Start of Text passage

Jerry_Johns · October 2, 2009, 4:15am

Based on a cursory glance at the EPP spec, it seems you can use the
GPMC peripheral for this - 8-bit asynchronous data bus, with addr/data
strobe, write enable, ....
Since the GPMC gives you the ability to add non-determinisitic waits
using the WAIT pin as well, this fits right down the EPP alley way.
And you get completely controlled behaviour from this peripheral, with
microsecond accuracy in terms of transaction timing.

Jerry

jmelson · October 2, 2009, 3:40pm

Is the GPMC brought out to any pins I can get to on the Beagle Board?
If not, then it
doesn't do me much good. "Microsecond accuracy" doesn't sound very
good, I've got 4 times better
than that already with the GPIO pins that are available. Looking in
the docs, GPMC is the General Purpose Memory Controller. It seems
like it might be a bit more specific than I was looking for, with a
lot of fixed protocol built into the logic. Anyway, if I can't get
to the OMAC balls from the Beagle Board, it is not much use.

End of Text passage
Start of Provided material

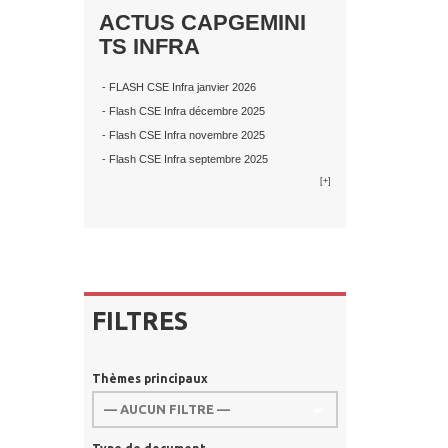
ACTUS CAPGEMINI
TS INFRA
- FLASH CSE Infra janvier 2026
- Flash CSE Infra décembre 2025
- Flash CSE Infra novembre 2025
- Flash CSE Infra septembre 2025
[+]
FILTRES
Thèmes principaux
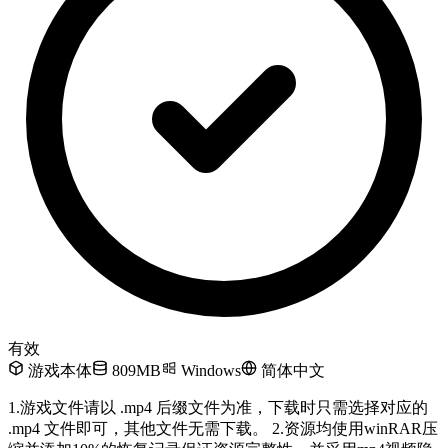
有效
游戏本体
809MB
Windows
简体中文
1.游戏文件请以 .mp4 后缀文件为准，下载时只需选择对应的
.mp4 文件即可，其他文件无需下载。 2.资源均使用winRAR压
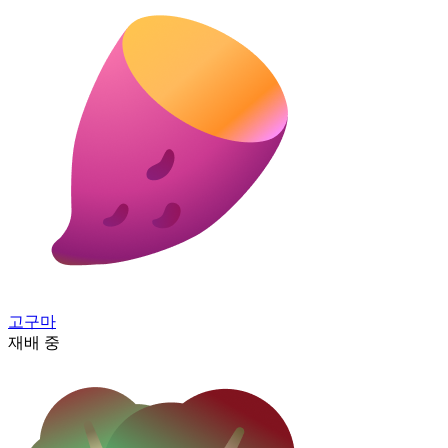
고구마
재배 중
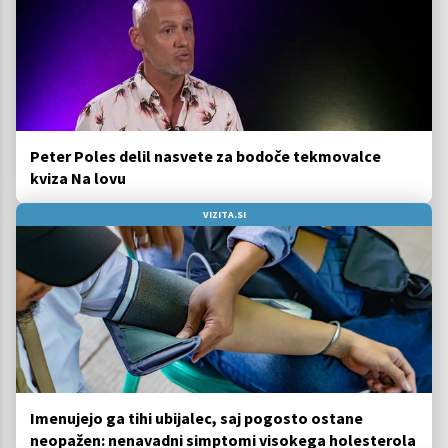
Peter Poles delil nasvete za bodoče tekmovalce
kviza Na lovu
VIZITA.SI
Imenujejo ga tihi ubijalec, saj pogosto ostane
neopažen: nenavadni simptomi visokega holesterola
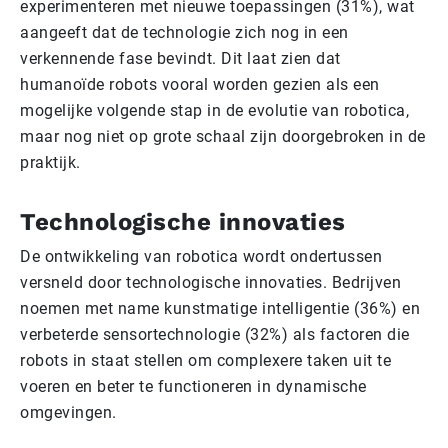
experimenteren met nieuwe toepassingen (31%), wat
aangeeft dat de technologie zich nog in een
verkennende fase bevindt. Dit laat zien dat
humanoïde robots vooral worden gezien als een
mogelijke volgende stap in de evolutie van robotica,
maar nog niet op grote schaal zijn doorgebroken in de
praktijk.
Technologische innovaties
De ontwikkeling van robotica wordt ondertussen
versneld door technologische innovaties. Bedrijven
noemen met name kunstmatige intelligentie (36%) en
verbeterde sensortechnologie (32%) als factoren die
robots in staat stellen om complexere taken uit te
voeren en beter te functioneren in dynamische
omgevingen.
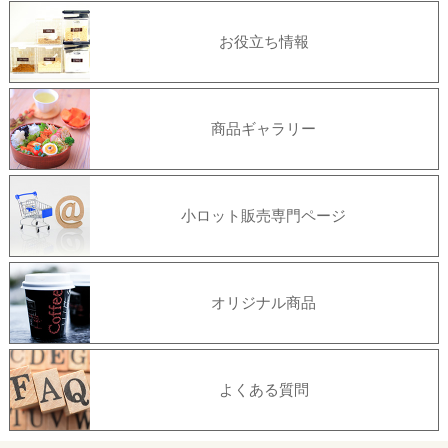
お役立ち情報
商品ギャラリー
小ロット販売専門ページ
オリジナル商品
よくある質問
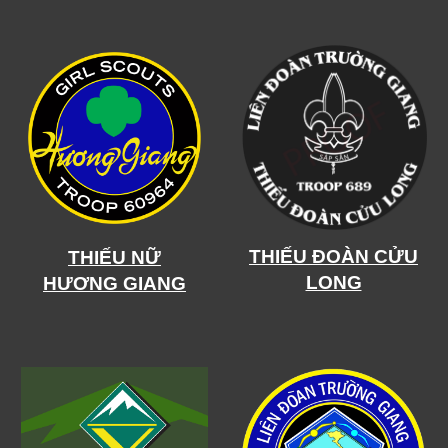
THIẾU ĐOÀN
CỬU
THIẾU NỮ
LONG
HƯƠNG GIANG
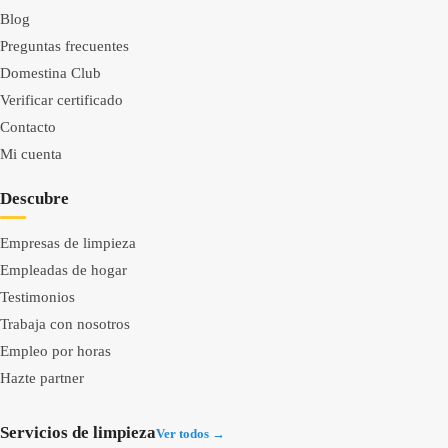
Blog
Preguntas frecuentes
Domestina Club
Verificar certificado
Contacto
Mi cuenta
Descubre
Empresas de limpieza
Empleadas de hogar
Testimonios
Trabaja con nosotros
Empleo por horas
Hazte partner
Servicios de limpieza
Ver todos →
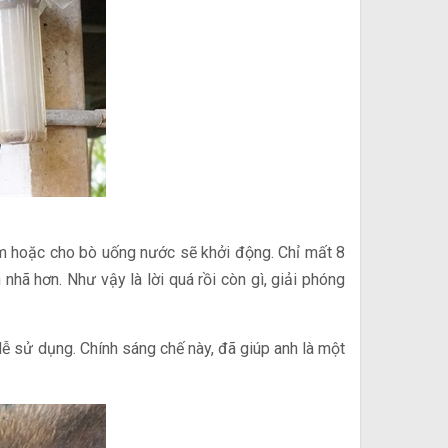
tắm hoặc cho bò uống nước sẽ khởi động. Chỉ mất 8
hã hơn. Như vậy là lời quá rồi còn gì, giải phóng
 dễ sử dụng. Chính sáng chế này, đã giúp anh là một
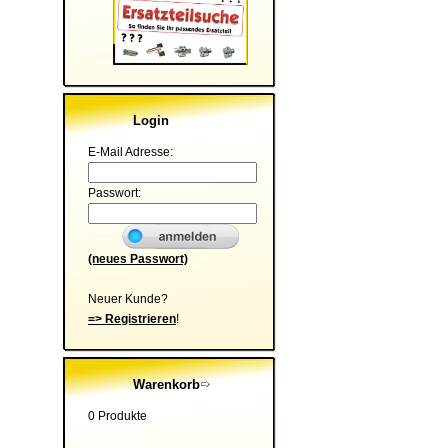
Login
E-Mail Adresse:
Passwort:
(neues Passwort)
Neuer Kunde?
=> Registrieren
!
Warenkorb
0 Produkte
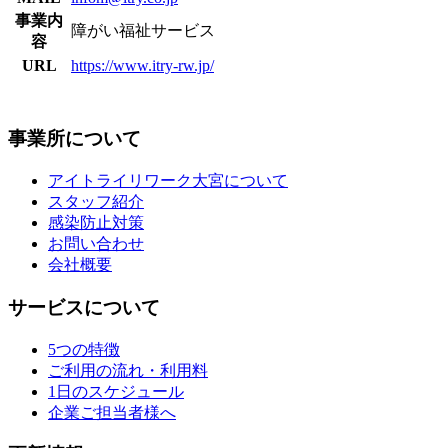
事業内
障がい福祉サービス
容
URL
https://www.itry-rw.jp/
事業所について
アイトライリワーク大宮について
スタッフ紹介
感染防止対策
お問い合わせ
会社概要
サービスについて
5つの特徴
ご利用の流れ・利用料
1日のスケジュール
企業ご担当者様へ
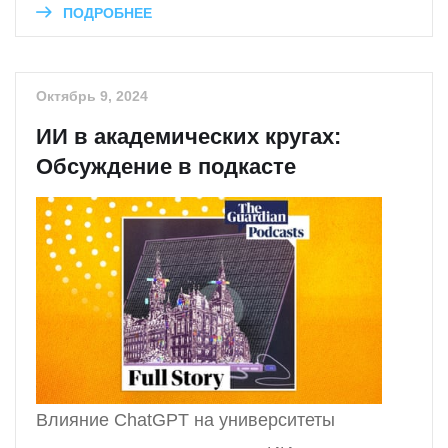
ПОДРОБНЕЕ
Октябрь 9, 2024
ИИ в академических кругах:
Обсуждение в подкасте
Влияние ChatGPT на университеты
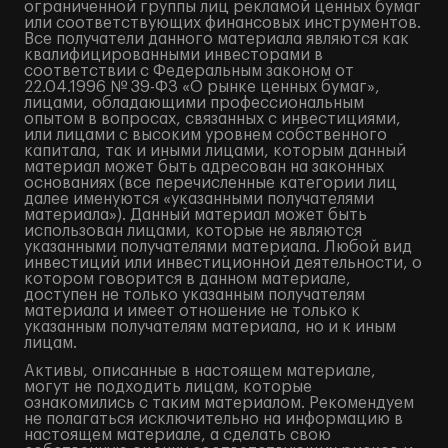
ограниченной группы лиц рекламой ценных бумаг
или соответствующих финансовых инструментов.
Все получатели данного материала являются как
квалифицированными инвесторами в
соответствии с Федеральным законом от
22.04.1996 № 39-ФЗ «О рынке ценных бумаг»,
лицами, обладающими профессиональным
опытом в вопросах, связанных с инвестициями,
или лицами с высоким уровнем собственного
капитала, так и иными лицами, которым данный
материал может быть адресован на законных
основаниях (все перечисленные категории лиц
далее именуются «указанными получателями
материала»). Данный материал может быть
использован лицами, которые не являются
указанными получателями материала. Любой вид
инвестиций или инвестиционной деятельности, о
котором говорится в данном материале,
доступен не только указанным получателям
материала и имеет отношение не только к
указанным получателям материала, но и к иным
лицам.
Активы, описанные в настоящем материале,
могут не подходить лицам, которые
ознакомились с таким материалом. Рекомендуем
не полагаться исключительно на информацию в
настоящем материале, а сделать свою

End of Provided material

# Work task 1
In the forum thread, what does GPMC stand for?
# Work task 2
Rewrite the part of the forum thread that begins at the words "And you get" and stops after "the Beagle Board?", substituting "controller" for "peripheral".

# Result 1
General Purpose Memory Controller

# Result 2
And you get completely controlled behaviour from this controller, with
microsecond accuracy in terms of transaction timing.

Jerry

jmelson · October 2, 2009, 3:40pm

Is the GPMC brought out to any pins I can get to on the Beagle Board?